Сиденья для королей
Шрифт:
Золотая днем и серебряная ночью, новая дорожка протянулась теперь в Нью-Йорк по Индийскому океану. Смуглолицые короли и принцы с Востока отыскали наш западный Бомбей, и редко кто из них минует огни Бродвея в своем стремлении полюбоваться на заморские диковины.
Если случай когда-нибудь приведет вас в окрестности гостиницы, которая дает временный приют иным из этих знатных путешественников, советую вам поискать среди вскормленных демократией подхалимов, осаждающих ее входы, Лукулла Полка. Он наверняка будет там. Вы узнаете его по красному, возбужденному лицу с носом, как у герцога Веллингтона, по той особой смеси опаски и решительности, которой отличается его поведение, по нетерпеливому деловому виду, который
Впервые я увидел мистера Полка спускающимся по ступеням гостиницы, где временно остановился Его Высочество Гэквар Бародский, самый просвещенный из всех принцев Махратты, коим в последнее время доводилось отведать хлеба-соли в нашей западной столице.

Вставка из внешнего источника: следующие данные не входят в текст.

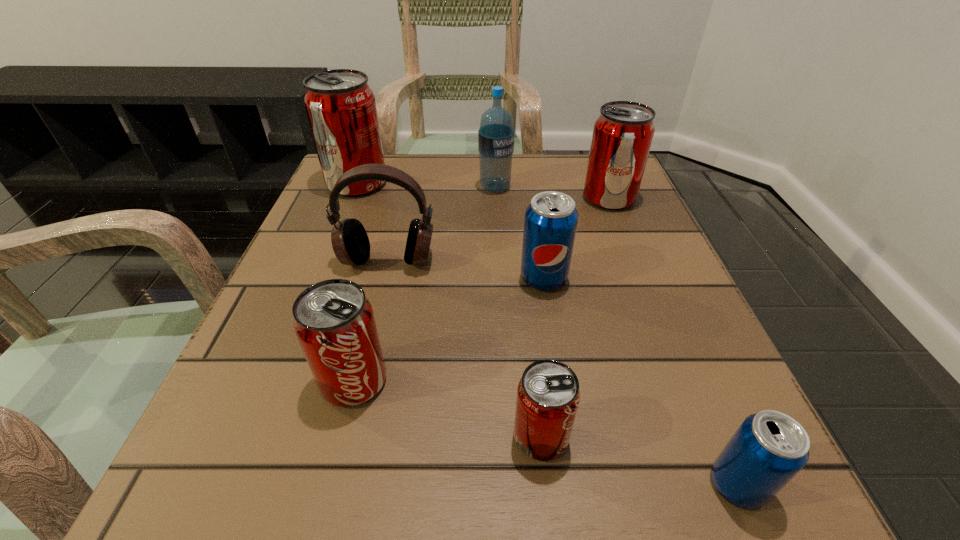
Locate an element on the screen. Image resolution: width=960 pixels, height=540 pixels. vacant space located on the right of the smallest red pop soda is located at coordinates (672, 437).

You are a GUI agent. You are given a task and a screenshot of the screen. Output one action in this format:
    pyautogui.click(x=<x>, y=<y>)
    Task: Click on the water bottle present at the far edge
    
    Given the screenshot: What is the action you would take?
    pyautogui.click(x=496, y=134)

This screenshot has width=960, height=540. What are the coordinates of `headset at the left edge` in the screenshot? It's located at (350, 242).

You are a GUI agent. You are given a task and a screenshot of the screen. Output one action in this format:
    pyautogui.click(x=<x>, y=<y>)
    Task: Click on the object that is at the far left corner
    The image size is (960, 540).
    Given the screenshot: What is the action you would take?
    pyautogui.click(x=340, y=105)

Image resolution: width=960 pixels, height=540 pixels. I want to click on object that is at the far right corner, so click(623, 133).

Image resolution: width=960 pixels, height=540 pixels. Identify the location of object that is positioned at the near right corner. (769, 448).

This screenshot has height=540, width=960. I want to click on free space at the near edge of the desktop, so click(545, 500).

You are a GUI agent. You are given a task and a screenshot of the screen. Output one action in this format:
    pyautogui.click(x=<x>, y=<y>)
    Task: Click on the free region at the left edge
    The height and width of the screenshot is (540, 960).
    Given the screenshot: What is the action you would take?
    pyautogui.click(x=318, y=210)

This screenshot has width=960, height=540. Identify the location of vacant space at the right edge of the desktop. 690,423.

Identify the location of free area in between the smallest red pop soda and the biggest red pop soda. Image resolution: width=960 pixels, height=540 pixels. (449, 310).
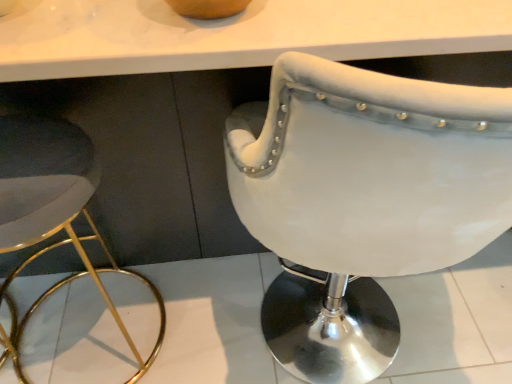
You are a GUI agent. You are given a task and a screenshot of the screen. Output one action in this format:
    pyautogui.click(x=<x>, y=<y>)
    Task: Click on the free region under white leather chair at center (from a real-world perspective)
    The height and width of the screenshot is (384, 512).
    Given the screenshot: What is the action you would take?
    pyautogui.click(x=314, y=337)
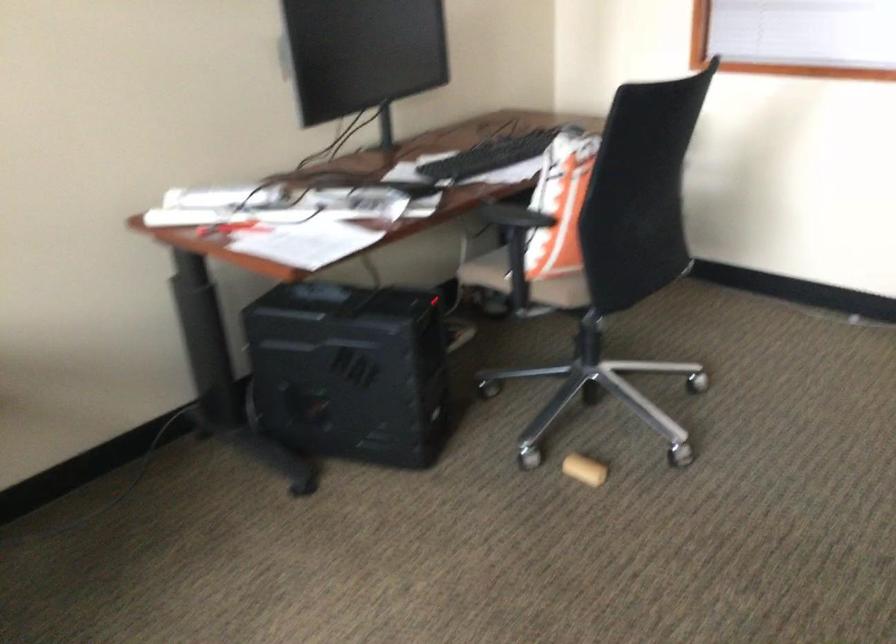
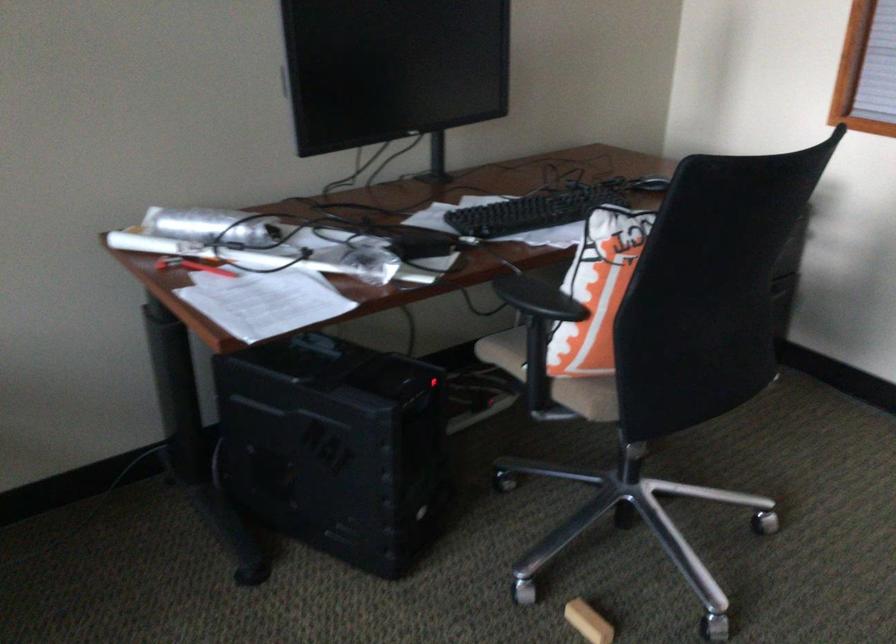
Where in the second image is the point corresponding to the point at 591,469 from the first image?

(588, 621)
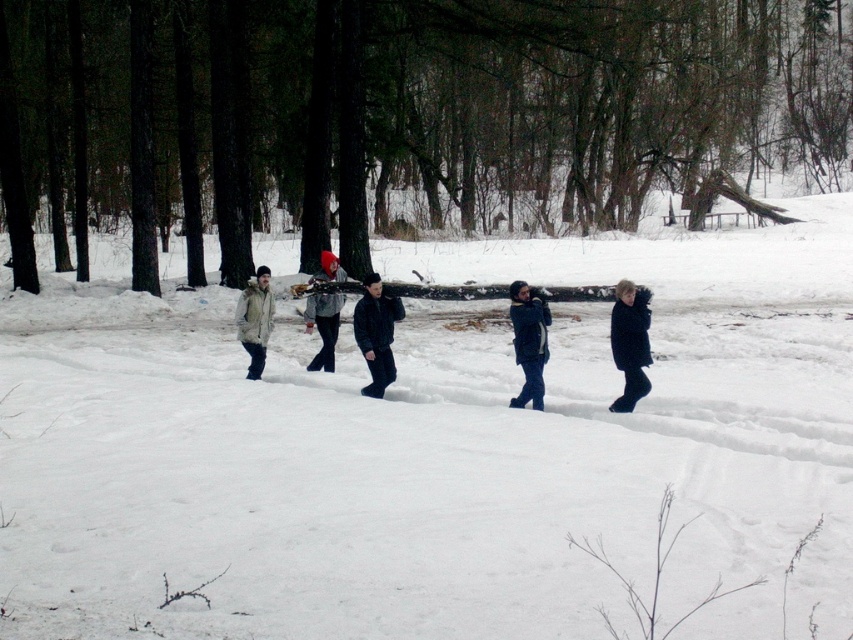
You are planning to place a 2.5 meters long ladder between the black matte jacket at center and the light beige jacket at left. Will the ladder fit between them without bending?

The distance between the black matte jacket at center and the light beige jacket at left is 2.12 meters. Since the ladder is 2.5 meters long, it will not fit between them without bending.

You are planning to take a photo of the dark blue coat at right and the black matte jacket at center in the snowy forest scene. Which of the two clothing items appears narrower in the image?

The dark blue coat at right appears narrower than the black matte jacket at center in the image.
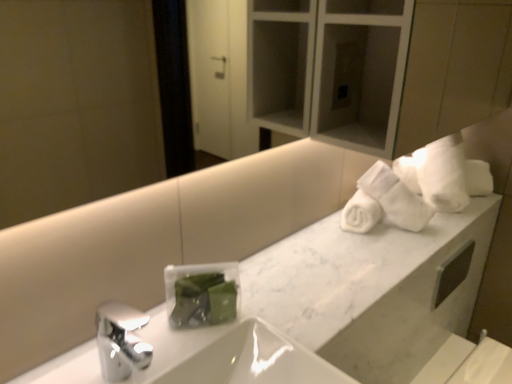
Question: Based on their positions, is white glossy sink at center located to the left or right of white marble counter at upper right?

Choices:
 (A) right
 (B) left

Answer: (B)

Question: Considering their positions, is white glossy sink at center located in front of or behind white marble counter at upper right?

Choices:
 (A) behind
 (B) front

Answer: (B)

Question: Which object is positioned farthest from the white soft towels at upper right?

Choices:
 (A) white marble counter at upper right
 (B) white glossy sink at center

Answer: (B)

Question: Considering the real-world distances, which object is farthest from the white marble counter at upper right?

Choices:
 (A) white glossy sink at center
 (B) white soft towels at upper right

Answer: (A)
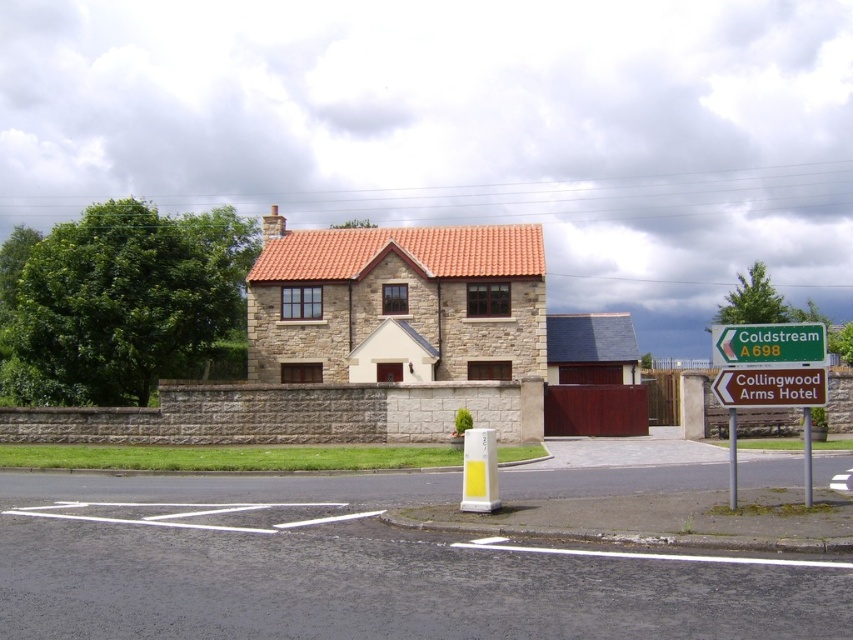
Question: Which of the following is the closest to the observer?

Choices:
 (A) (714, 346)
 (B) (766, 381)

Answer: (B)

Question: Among these objects, which one is farthest from the camera?

Choices:
 (A) greenmaterial/texturesign at upper right
 (B) green plastic sign at upper right

Answer: (A)

Question: In this image, where is green plastic sign at upper right located relative to greenmaterial/texturesign at upper right?

Choices:
 (A) below
 (B) above

Answer: (B)

Question: Is green plastic sign at upper right below greenmaterial/texturesign at upper right?

Choices:
 (A) yes
 (B) no

Answer: (B)

Question: Is green plastic sign at upper right to the left of greenmaterial/texturesign at upper right from the viewer's perspective?

Choices:
 (A) yes
 (B) no

Answer: (B)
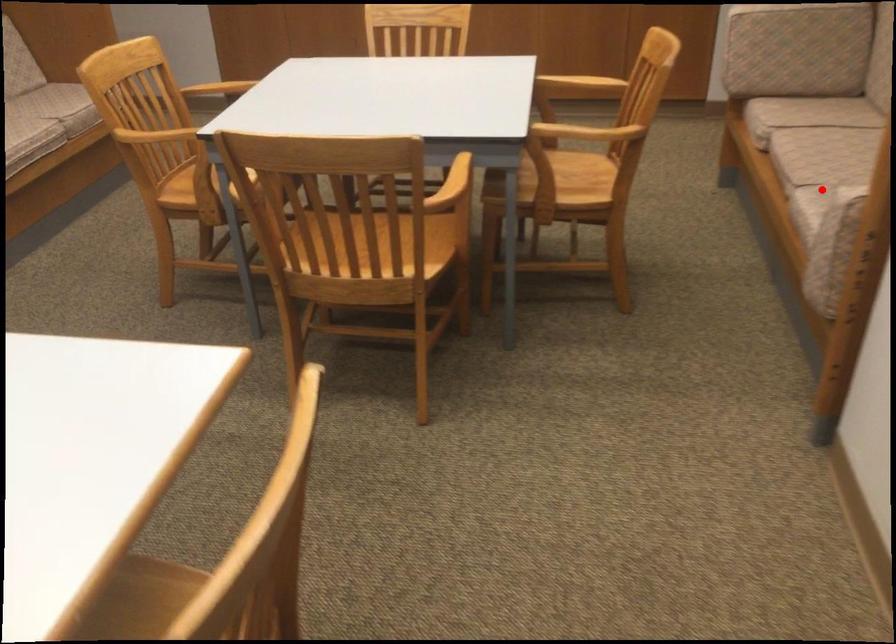
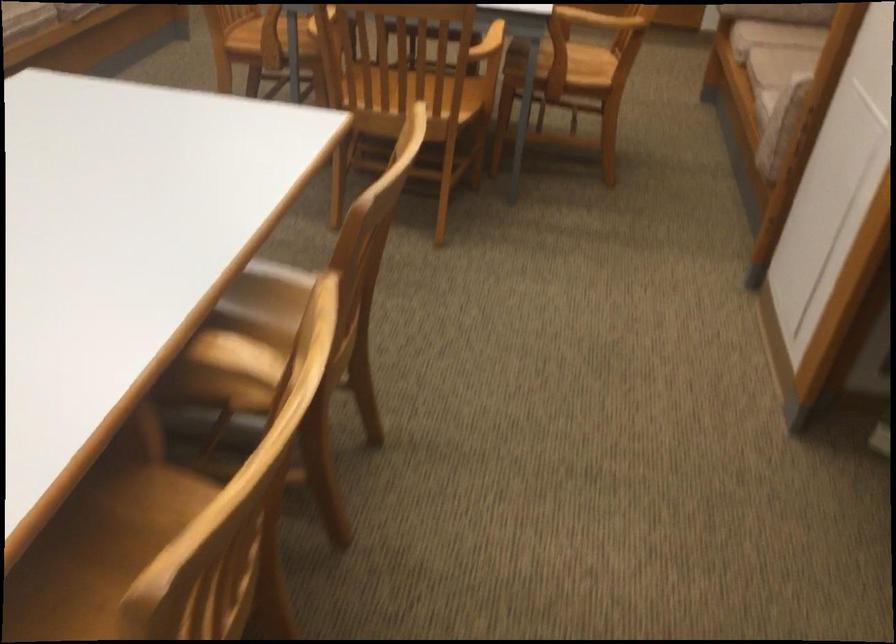
Question: I am providing you with two images of the same scene from different viewpoints. A red point is marked on the first image. Is the red point's position out of view in image 2?

Choices:
 (A) Yes
 (B) No

Answer: (A)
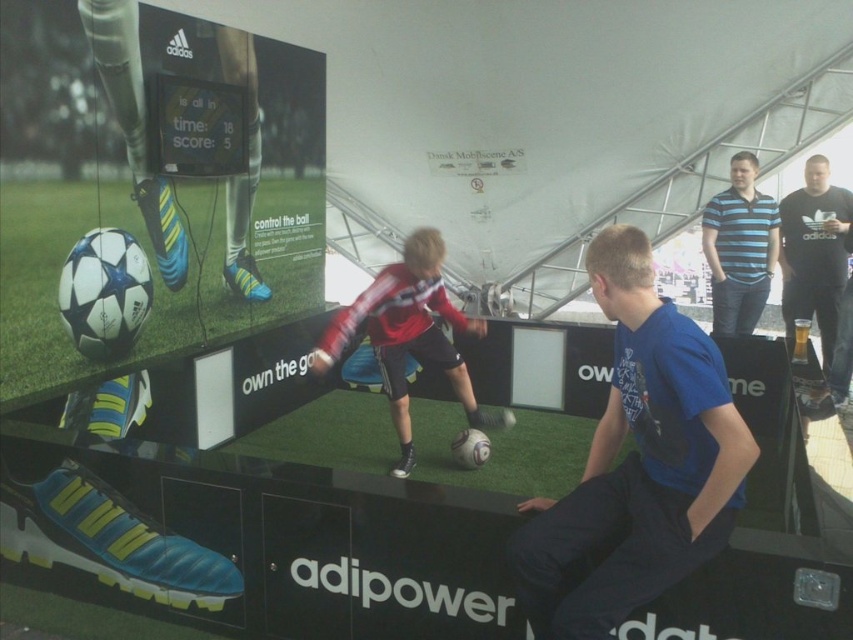
Question: Is blue cotton shirt at center thinner than blue striped polo shirt at upper right?

Choices:
 (A) yes
 (B) no

Answer: (B)

Question: Does blue cotton shirt at center appear under red striped shirt at center?

Choices:
 (A) no
 (B) yes

Answer: (B)

Question: Which object is positioned farthest from the red striped shirt at center?

Choices:
 (A) blue striped polo shirt at upper right
 (B) blue cotton shirt at center

Answer: (A)

Question: Which of the following is the closest to the observer?

Choices:
 (A) red striped shirt at center
 (B) black cotton shirt at upper right

Answer: (A)

Question: Can you confirm if blue cotton shirt at center is positioned to the left of black cotton shirt at upper right?

Choices:
 (A) no
 (B) yes

Answer: (B)

Question: Which point is farther to the camera?

Choices:
 (A) black cotton shirt at upper right
 (B) red striped shirt at center

Answer: (A)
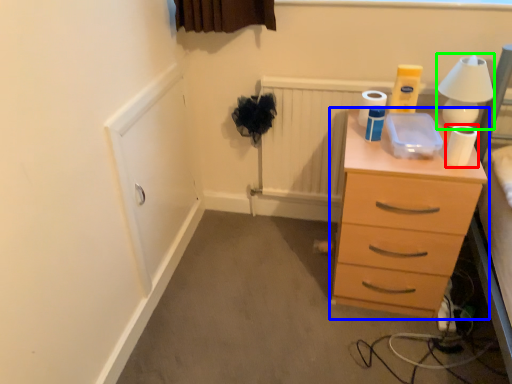
Question: Which object is positioned closest to toilet paper (highlighted by a red box)? Select from chest of drawers (highlighted by a blue box) and table lamp (highlighted by a green box).

Choices:
 (A) chest of drawers
 (B) table lamp

Answer: (B)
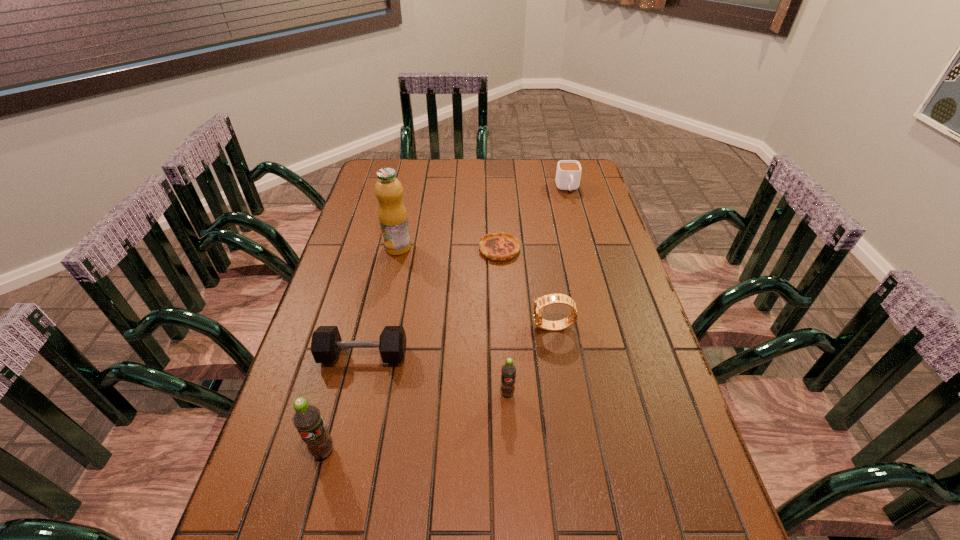
Please point a spot on the right to add another soda. Please provide its 2D coordinates. Your answer should be formatted as a tuple, i.e. [(x, y)], where the tuple contains the x and y coordinates of a point satisfying the conditions above.

[(658, 345)]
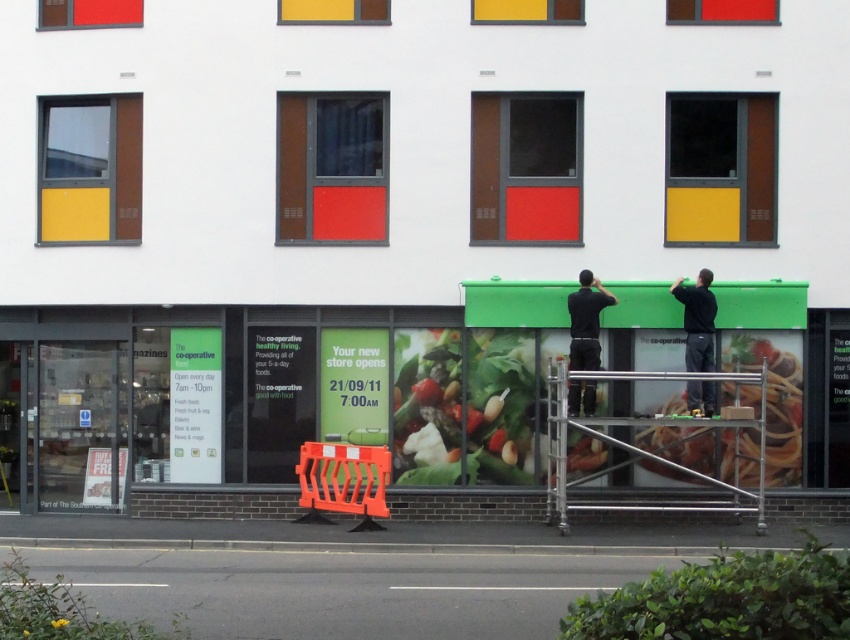
Question: Is green matte spaghetti at lower right thinner than dark gray shirt at center?

Choices:
 (A) no
 (B) yes

Answer: (A)

Question: Can you confirm if green matte vegetable at center is bigger than dark gray shirt at center?

Choices:
 (A) yes
 (B) no

Answer: (B)

Question: Which point is farther from the camera taking this photo?

Choices:
 (A) (694, 314)
 (B) (660, 365)
 (C) (503, 332)

Answer: (B)

Question: Which object is the closest to the dark gray shirt at center?

Choices:
 (A) green matte spaghetti at lower right
 (B) green matte vegetable at center

Answer: (A)

Question: Which object is farther from the camera taking this photo?

Choices:
 (A) black matte shirt at center
 (B) dark gray shirt at center
 (C) green matte vegetable at center
 (D) green matte spaghetti at lower right

Answer: (C)

Question: Considering the relative positions of green matte spaghetti at lower right and dark gray shirt at center in the image provided, where is green matte spaghetti at lower right located with respect to dark gray shirt at center?

Choices:
 (A) left
 (B) right

Answer: (B)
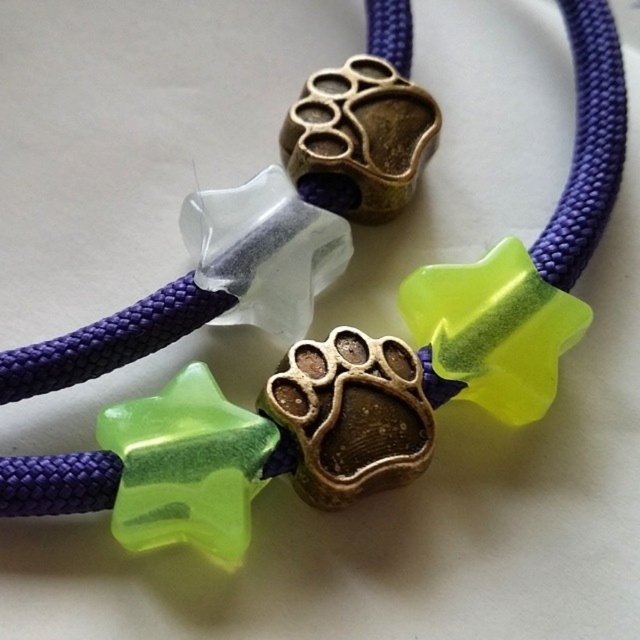
In the scene shown: You are an artisan designing a jewelry piece. You need to place a new bead exactly at the center of the bracelet. The current design has a bronze textured paw print bead at point (349, 416). Where should you place the new bead to ensure it is centered?

The bronze textured paw print bead is already at the center point (349, 416), so placing the new bead at the same coordinates would keep it centered.

You are an artisan examining the bracelet and notice the bronze textured paw print at center and the antique brass paw print at center. Which of these two beads is taller?

The bronze textured paw print at center is much taller than the antique brass paw print at center.

You are examining a piece of jewelry with two points marked on it. Based on their positions, which point is nearer to you, point (362,460) or point (314,88)?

Лукулл двигался быстро, словно подгоняемый некоей ощутимой моральной силой, грозящей вот-вот обратиться в физическую. За ним по пятам шагал побудительный стимул в лице гостиничного детектива, если только белая фетровая шляпа, ястребиный нос, неумолимая часовая цепочка и вызывающе изысканные манеры не допускают двусмысленного толкования. Двое швейцаров в ливреях, идущие следом, сообщали всей сцене видимость приличия: написанная на их лицах незаинтересованность должна была отвергнуть всякое подозрение в том, что они представляют собой отряд поддержки.
Очутившись в безопасности на тротуаре, Лукулл Полк обернулся и погрозил караван-сараю веснушчатым кулаком. Затем, к моему восторгу, из уст его полились громкие и совершенно непонятные мне обвинения.
— Ездит в паланкине, да? — с издевкой выкрикнул он. — Разъезжает на слонах в паланкине и еще называет себя принцем! Вот они, ваши короли! Является сюда и толкует о лошадях, что твой президент; а после едет домой и катается в персональной столовой, пристегнутой к горе с хоботом. Ну-ну!
Группа, совершившая изгнание, молча ретировалась. Принцененавистник повернулся ко мне и щелкнул пальцами.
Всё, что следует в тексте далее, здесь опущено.